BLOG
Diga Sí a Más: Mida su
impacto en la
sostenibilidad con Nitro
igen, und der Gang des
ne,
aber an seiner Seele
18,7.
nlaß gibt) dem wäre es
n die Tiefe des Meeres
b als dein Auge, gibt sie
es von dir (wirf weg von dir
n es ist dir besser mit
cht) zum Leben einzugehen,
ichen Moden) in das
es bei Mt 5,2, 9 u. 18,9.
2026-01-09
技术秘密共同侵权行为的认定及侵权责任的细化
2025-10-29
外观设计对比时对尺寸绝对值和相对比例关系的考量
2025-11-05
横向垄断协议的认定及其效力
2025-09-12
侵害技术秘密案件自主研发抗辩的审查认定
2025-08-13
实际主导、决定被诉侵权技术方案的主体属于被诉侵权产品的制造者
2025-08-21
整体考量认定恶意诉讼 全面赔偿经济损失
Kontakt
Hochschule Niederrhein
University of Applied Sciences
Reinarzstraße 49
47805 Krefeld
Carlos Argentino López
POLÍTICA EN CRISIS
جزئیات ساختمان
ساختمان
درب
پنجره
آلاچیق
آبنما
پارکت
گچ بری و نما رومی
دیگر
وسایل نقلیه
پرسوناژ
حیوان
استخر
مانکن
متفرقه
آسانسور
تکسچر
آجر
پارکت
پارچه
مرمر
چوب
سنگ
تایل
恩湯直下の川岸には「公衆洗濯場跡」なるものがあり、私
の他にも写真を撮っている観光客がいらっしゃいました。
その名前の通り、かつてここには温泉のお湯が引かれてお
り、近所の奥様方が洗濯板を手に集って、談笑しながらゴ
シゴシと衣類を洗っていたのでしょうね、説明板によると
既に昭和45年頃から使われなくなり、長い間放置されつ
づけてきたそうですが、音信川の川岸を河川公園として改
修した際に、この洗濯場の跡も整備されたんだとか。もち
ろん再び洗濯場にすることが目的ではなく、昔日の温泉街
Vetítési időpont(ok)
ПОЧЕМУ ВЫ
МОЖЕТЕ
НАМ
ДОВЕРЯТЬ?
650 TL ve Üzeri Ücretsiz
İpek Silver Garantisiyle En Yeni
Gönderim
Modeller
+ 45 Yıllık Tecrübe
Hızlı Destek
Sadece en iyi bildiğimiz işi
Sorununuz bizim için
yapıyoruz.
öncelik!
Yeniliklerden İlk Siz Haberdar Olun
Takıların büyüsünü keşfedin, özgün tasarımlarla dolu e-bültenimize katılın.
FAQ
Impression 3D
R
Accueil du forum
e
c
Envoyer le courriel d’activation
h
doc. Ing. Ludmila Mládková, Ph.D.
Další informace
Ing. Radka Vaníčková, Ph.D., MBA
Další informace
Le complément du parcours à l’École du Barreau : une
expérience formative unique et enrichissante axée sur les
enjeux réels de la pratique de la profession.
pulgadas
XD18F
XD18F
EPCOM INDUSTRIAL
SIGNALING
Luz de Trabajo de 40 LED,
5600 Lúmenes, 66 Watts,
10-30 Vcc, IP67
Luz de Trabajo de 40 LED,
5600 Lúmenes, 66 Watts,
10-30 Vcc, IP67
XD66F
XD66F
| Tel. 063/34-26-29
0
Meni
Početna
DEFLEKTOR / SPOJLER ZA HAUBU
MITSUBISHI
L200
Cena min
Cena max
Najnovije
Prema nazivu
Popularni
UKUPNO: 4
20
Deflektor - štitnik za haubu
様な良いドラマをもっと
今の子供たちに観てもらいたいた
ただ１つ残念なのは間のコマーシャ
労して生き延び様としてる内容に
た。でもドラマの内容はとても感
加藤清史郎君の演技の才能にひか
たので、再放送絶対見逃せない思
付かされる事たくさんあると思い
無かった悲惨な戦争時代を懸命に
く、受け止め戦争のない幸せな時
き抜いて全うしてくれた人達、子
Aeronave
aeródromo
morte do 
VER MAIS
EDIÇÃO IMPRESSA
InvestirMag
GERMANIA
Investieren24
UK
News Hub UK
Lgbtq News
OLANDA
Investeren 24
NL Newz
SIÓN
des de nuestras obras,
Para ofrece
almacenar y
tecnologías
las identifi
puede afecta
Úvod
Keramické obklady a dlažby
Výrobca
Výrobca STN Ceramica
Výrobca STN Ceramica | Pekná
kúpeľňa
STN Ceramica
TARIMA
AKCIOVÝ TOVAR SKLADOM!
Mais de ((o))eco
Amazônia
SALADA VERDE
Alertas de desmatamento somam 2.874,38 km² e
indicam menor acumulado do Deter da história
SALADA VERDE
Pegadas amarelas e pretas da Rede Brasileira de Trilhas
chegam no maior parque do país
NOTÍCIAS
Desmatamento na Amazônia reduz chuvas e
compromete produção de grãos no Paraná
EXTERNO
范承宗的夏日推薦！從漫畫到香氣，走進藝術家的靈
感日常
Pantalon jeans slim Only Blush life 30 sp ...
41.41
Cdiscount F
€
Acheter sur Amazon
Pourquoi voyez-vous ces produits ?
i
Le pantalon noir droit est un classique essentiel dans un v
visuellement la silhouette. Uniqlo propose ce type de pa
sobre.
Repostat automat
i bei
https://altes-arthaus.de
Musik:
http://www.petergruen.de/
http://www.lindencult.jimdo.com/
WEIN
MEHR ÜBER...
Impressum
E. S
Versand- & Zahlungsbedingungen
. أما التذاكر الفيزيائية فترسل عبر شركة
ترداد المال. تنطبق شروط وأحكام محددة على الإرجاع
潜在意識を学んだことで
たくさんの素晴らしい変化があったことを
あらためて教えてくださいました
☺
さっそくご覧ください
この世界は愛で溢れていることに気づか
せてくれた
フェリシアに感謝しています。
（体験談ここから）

▶ YOUR TASK: State how many lines in the data include the string "Výrobca". Nothing else belongs in the reply.

▶ WRITTEN SOLUTION: 3